Create a Hisat2 reference index that utilizes the GTF. Done with Hisat2 software.
This was run on Mox. The SBATCH script has a bunch of leftover extraneous steps that aren’t relevant to this step of the annotation process; specifically the FastQ manipulation steps. Originally, I had a large script running both this and the subsequent Stringtie process. However, I was having issues with Stringtie and it made more sense to have these GTF/indexing steps as a separate script, so I chopped off the Stringtie stuff and neglected to remove the FastQ stuff.
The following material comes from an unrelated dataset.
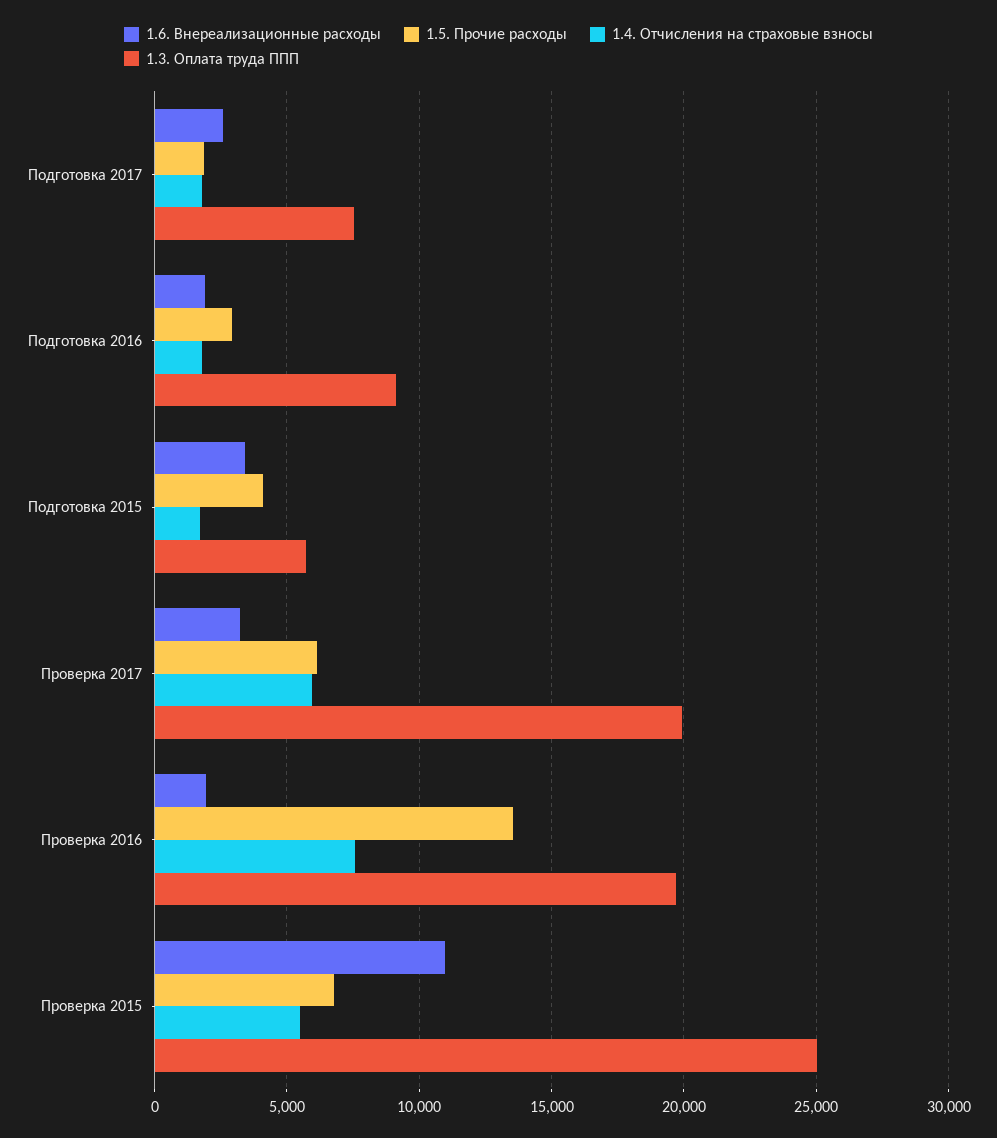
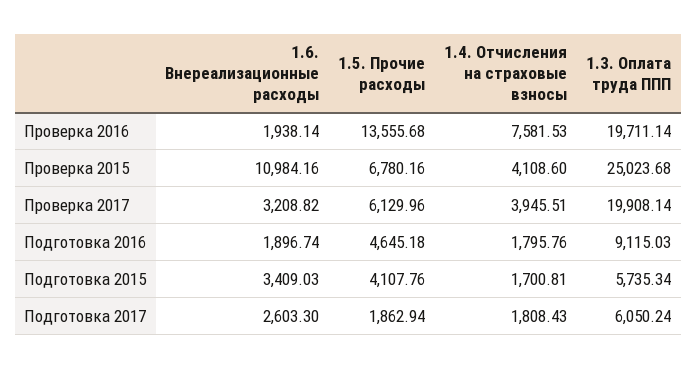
1.3. Оплата труда ППП, Подготовка 2017: 7500 -> 6050.24
1.5. Прочие расходы, Подготовка 2016: 3000 -> 4645.18
1.4. Отчисления на страховые взносы, Проверка 2017: 6000 -> 3945.51
1.4. Отчисления на страховые взносы, Проверка 2015: 5500 -> 4108.6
I didn’t want to edit the script after I actually ran it, so have left it in here.
SBATCH script (GitHub):
#!/bin/bash
## Job Name
#SBATCH --job-name=oly_hisat2
## Allocation Definition
#SBATCH --account=srlab
#SBATCH --partition=srlab
## Resources
## Nodes
#SBATCH --nodes=1
## Walltime (days-hours:minutes:seconds format)
#SBATCH --time=25-00:00:00
## Memory per node
#SBATCH --mem=500G
##turn on e-mail notification
#SBATCH --mail-type=ALL
#SBATCH --mail-user=samwhite@uw.edu
## Specify the working directory for this job
#SBATCH --workdir=/gscratch/scrubbed/samwhite/outputs/20190625_hisat2-build_oly_v081
# Exit script if any command fails
set -e
# Load Python Mox module for Python module availability
module load intel-python3_2017
# Document programs in PATH (primarily for program version ID)
date >> system_path.log
echo "" >> system_path.log
echo "System PATH for $SLURM_JOB_ID" >> system_path.log
echo "" >> system_path.log
printf "%0.s-" {1..10} >> system_path.log
echo "${PATH}" | tr : \\n >> system_path.log
threads=27
genome_index_name="Olurida_v081"
# Paths to programs
gffread="/gscratch/srlab/programs/gffread-0.11.4.Linux_x86_64/gffread"
hisat2_dir="/gscratch/srlab/programs/hisat2-2.1.0"
hisat2_build="${hisat2_dir}/hisat2-build"
hisat2_exons="${hisat2_dir}/hisat2_extract_exons.py"
hisat2_splice_sites="${hisat2_dir}/hisat2_extract_splice_sites.py"
# Input/output files
genome_gff="/gscratch/srlab/sam/data/O_lurida/genomes/Olurida_v081/20181127_oly_genome_snap02.all.renamed.putative_function.domain_added.gff"
exons="hisat2_exons.tab"
fastq_dir="/gscratch/srlab/sam/data/O_lurida/RNAseq/"
genome_fasta="/gscratch/srlab/sam/data/O_lurida/genomes/Olurida_v081/Olurida_v081.fa"
splice_sites="hisat2_splice_sites.tab"
transcripts_gtf="20190620_oly_genome_snap02.all.renamed.putative_function.domain_added.transcripts.gtf"
## Inititalize arrays
fastq_array_R1=()
fastq_array_R2=()
# Create array of fastq R1 files
for fastq in ${fastq_dir}/*R1*.gz
do
fastq_array_R1+=(${fastq})
done
# Create array of fastq R2 files
for fastq in ${fastq_dir}/*R2*.gz
do
fastq_array_R2+=(${fastq})
done
# Create array of sample names
## Uses parameter substitution to strip leading path from filename
## Uses awk to parse out sample name from filename
for R1_fastq in ${fastq_dir}/*R1*.gz
do
names_array+=($(echo ${R1_fastq#${fastq_dir}} | awk -F"[_.]" '{print $1 "_" $5}'))
done
# Create list of fastq files used in analysis
## Uses parameter substitution to strip leading path from filename
for fastq in ${fastq_dir}*.gz
do
echo "${fastq#${fastq_dir}}" >> fastq.list.txt
done
# Create transcipts GTF from genome FastA
"${gffread}" -T \
"${genome_gff}" \
-o "${transcripts_gtf}"
# Create Hisat2 exons tab file
"${hisat2_exons}" \
"${transcripts_gtf}" \
> "${exons}"
# Create Hisate2 splice sites tab file
"${hisat2_splice_sites}" \
"${transcripts_gtf}" \
> "${splice_sites}"
# Build Hisat2 reference index using splice sites and exons
"${hisat2_build}" \
"${genome_fasta}" \
"${genome_index_name}" \
--exon "${exons}" \
--ss "${splice_sites}" \
-p "${threads}" \
2> hisat2_build.err
RESULTS
Output folder:
The Hisat2 index files are: *.ht2
. These will be used with Stringtie for transcript isoform annotation.